I can let Dr. Chinese answer for himself, but I thought the point of quantum mechanics is that causality isn't fundamental. There is no causality at the level of microscopic physical laws, so the appearance of causality at the macroscopic is some kind of emergent phenomenon.
 
  • #93
This is one position. But I doubt it is well justified, because it depends on the interpretation.

Essentially, independent of the physical theory, it is always possible to use a more solipsistic, positivistic interpretation which remains silent about causality at all. In QM such a positivistic interpretation - the minimal interpretation - is quite popular, that's all.

In the Copenhagen interpretation, there are at least some elements of causality, or at least I think so: The measurement is the cause of the collapse of the wave function. The dBB interpretation is a classical causal interpretation.

The key point for me is that a positivistic interpretation cannot derive any causality at all. It can compute, and derive from more fundamental assumptions, probabilities and correlations. That's all. Observation can give only correlation, and theories which allow to compute only observables, that means, probabilities and correlations, are in a similar situation, they can give only correlations.

You need a theoretical hypothesis to go beyond correlations. Causality is something about the underlying reality.
 
  • #94
Ilja said:
The key point for me is that a positivistic interpretation cannot derive any causality at all. It can compute, and derive from more fundamental assumptions, probabilities and correlations. That's all. Observation can give only correlation, and theories which allow to compute only observables, that means, probabilities and correlations, are in a similar situation, they can give only correlations.

That's certainly right. You can't derive causality from mere correlation. However, the phenomena that gave rise to our notions of causality can be understood without actually using causality. In this case, causality would be an effective theory, rather than fundamental, in the same sort of way that thermodynamics is an effective theory, while the more fundamental theory is the physics of many interacting particles.

I don't think it's accurate to describe non-causal theories as "solipsistic". I would almost go so far as to reverse that. It's human nature to prefer causal theories, but there is no reason for the world to try to work in a way that is intuitively understandable to humans.
 
  • #95
Ilja said:
You need a theoretical hypothesis to go beyond correlations. Causality is something about the underlying reality.

I'm not convinced that there is a non-fuzzy notion of causality that goes beyond correlations. People typically are satisfied with a theory that predicts future states of the world in terms of past states, usually described with differential equations. But a differential equation is simply stating a correlation between future states and past states. It doesn't actually say that the past causes the future. What additional thing do you need to get causality?

I'm not sure.
 
  • #96
What you need is a theory. A theoretical hypothesis.

A deterministic equation can be considered, of course, as a particular example of a causal theory. You have the equation of the theory, and the initial state, the result follows with certainty. But, of course, the causal theory is a little bit more: It also presupposes a direction of time (causal influence is from past to future).

But there may be, of course, also causal theories which are not deterministic. Something like the initial conditions A cause B, but we do not observe B but instead B' which with some probability 5% differs from B. Or A and B and C together causes D, but unfortunately we cannot prepare A and B and C with certainty, and A and B, together with some null assumption about C, gives D with probability 95% or so.

That causality goes beyond correlation is obvious. Correlation gives us p((A and B) or (not A and not B)) = 1.
Causality gives us A causes B, or B causes A, or C causes A and C causes B, already three different theories, in fact an infinity because for different C we have different causal explanations.
========================================================================
▸ **Tasks to carry out**
**a.** Decide whether each statement below agrees with the causality discussion, answering yes or no and quoting the words of the text that settle it. (i) The minimal interpretation is a positivistic interpretation that is quite popular in quantum mechanics. (ii) The dBB interpretation is a non-causal interpretation. (iii) Thermodynamics is an example of a fundamental theory.
**b.** Reproduce everything in the causality discussion from "That's certainly right." down to "understandable to humans.", with both end phrases included.

▸ **Supplied information**
========================================================================
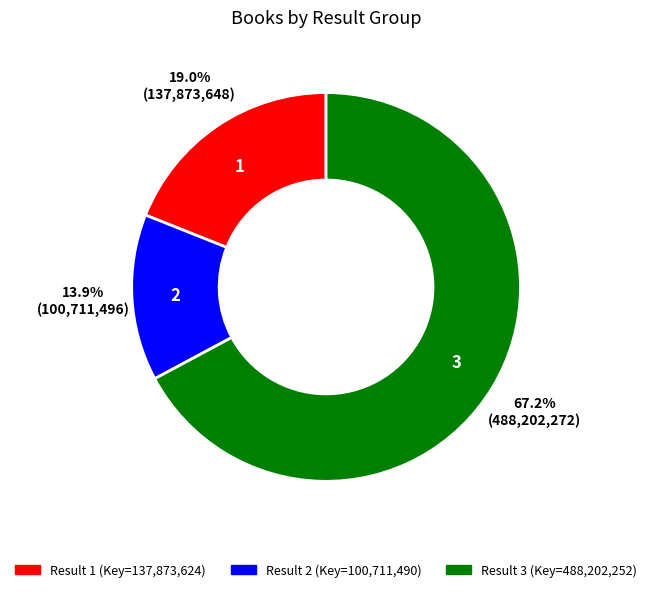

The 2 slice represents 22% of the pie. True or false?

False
========================================================================
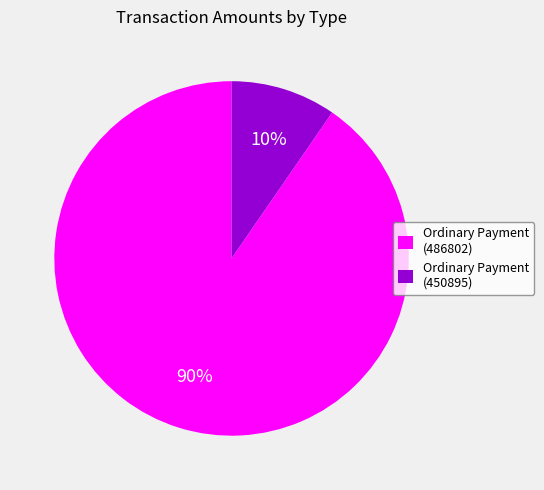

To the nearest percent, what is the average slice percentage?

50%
========================================================================
▸ **Responses by item number**
**a.**
(i) Yes: "In QM such a positivistic interpretation - the minimal interpretation - is quite popular"
(ii) No: "The dBB interpretation is a classical causal interpretation."
(iii) No: "in the same sort of way that thermodynamics is an effective theory"

**b.**
That's certainly right. You can't derive causality from mere correlation. However, the phenomena that gave rise to our notions of causality can be understood without actually using causality. In this case, causality would be an effective theory, rather than fundamental, in the same sort of way that thermodynamics is an effective theory, while the more fundamental theory is the physics of many interacting particles.

I don't think it's accurate to describe non-causal theories as "solipsistic". I would almost go so far as to reverse that. It's human nature to prefer causal theories, but there is no reason for the world to try to work in a way that is intuitively understandable to humans.